Il dollaro statunitense (USD) non solo rappresenta circa il 25% del prodotto globale, ma esercita un'influenza ancor più marcata nei pagamenti internazionali, avendo un ruolo preponderante nel 90% di tutte le transazioni internazionali e nel 40% di tutte le fatturazioni commerciali. Inoltre, nel mondo delle stablecoin su blockchain, l'USD rappresenta il 99% di tutte le transazioni globali con stablecoin, principalmente tramite USDT e USDC, entrambe garantite in dollari e basate su Ethereum.

Dollaro e Regolamentazione USA:
L'ampio utilizzo del dollaro pone la maggior parte dell'infrastruttura finanziaria mondiale sotto l'egida dei regolatori statunitensi. Dato che la maggior parte dei dollari sono elettronici, sono tutti collegati alle banche statunitensi e, di conseguenza, ai regolatori e alla Federal Reserve degli USA. La natura extraterritoriale delle leggi statunitensi e la portata delle istituzioni e delle reti digitali americane rendono molto difficile effettuare transazioni in dollari senza imbattersi nelle regolamentazioni statunitensi.

I Limiti del Contante e la Necessità del Digitale:
Sebbene il contante sia sempre un'opzione, la banconota più grande stampata oggi dal Tesoro USA è da 100 dollari, sufficiente appena per una cena a New York senza vino. Per esigenze di finanziamento sostanziali, sono necessari pagamenti digitali.

La Potenza del Dollaro e le Sanzioni Internazionali:
Questa predominanza del dollaro conferisce agli USA un potere considerevole sui mercati globali, specialmente per quanto riguarda le sanzioni contro individui e governi. Le banche, temendo di essere tagliate fuori dal 90% di tutti i pagamenti globali, seguiranno le direttive statunitensi, siano esse vincolanti o meno.
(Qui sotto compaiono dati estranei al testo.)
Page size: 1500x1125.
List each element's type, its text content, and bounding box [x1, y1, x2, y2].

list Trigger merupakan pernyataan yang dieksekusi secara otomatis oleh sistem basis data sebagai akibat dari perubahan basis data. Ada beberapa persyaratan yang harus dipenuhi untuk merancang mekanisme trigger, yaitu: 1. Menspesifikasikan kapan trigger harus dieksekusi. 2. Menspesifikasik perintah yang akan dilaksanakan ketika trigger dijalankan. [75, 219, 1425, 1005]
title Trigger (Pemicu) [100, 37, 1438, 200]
La Sfida delle Stablecoin Sintetiche:
Una nuova opzione che esiste è rappresentata dalle stablecoin sintetiche. Queste sono monete stabili denominate in dollari che non contengono dollari reali. Al contrario, sono token digitali che hanno un valore agganciato all'USD ma sono garantiti da una miscela di altri asset reali e digitali e gestiti da un algoritmo per mantenere tale aggancio. Queste stablecoin, note come stablecoin algoritmiche, non sono esenti da rischi. Possono perdere il loro aggancio con l'USD, a volte a causa di frodi o quando gli asset sottostanti cambiano rapidamente di valore in periodi di alta turbolenza e incertezza di mercato.

Implicazioni per la Politica USA:
La disponibilità diffusa di queste asset potrebbe alterare il panorama regolatorio per individui, aziende e governi, permettendo loro di transigere nella valuta standard mondiale rimanendo fuori dalla struttura regolatoria USA. Ciò sarebbe particolarmente utile quando queste entità vogliono trasferire denaro oltre confine o acquistare beni quotati globalmente in dollari, come il petrolio.

Conclusione:
Mentre molti utenti preferiscono le stablecoin garantite da asset denominati in dollari USA per il loro basso rischio, l'adozione diffusa delle stablecoin sintetiche potrebbe ridurre il potere delle sanzioni e la portata delle strutture regolatorie statunitensi. Di fronte a questo rischio, la strategia più semplice per gli USA potrebbe essere accelerare l'approvazione e l'integrazione normativa delle stablecoin garantite in dollari USA esistenti. Il dollaro non è solo una moneta; è un asset strategico per gli Stati Uniti e un simbolo globale della resilienza nazionale e della potenza economica del paese, meritevole di essere protetto.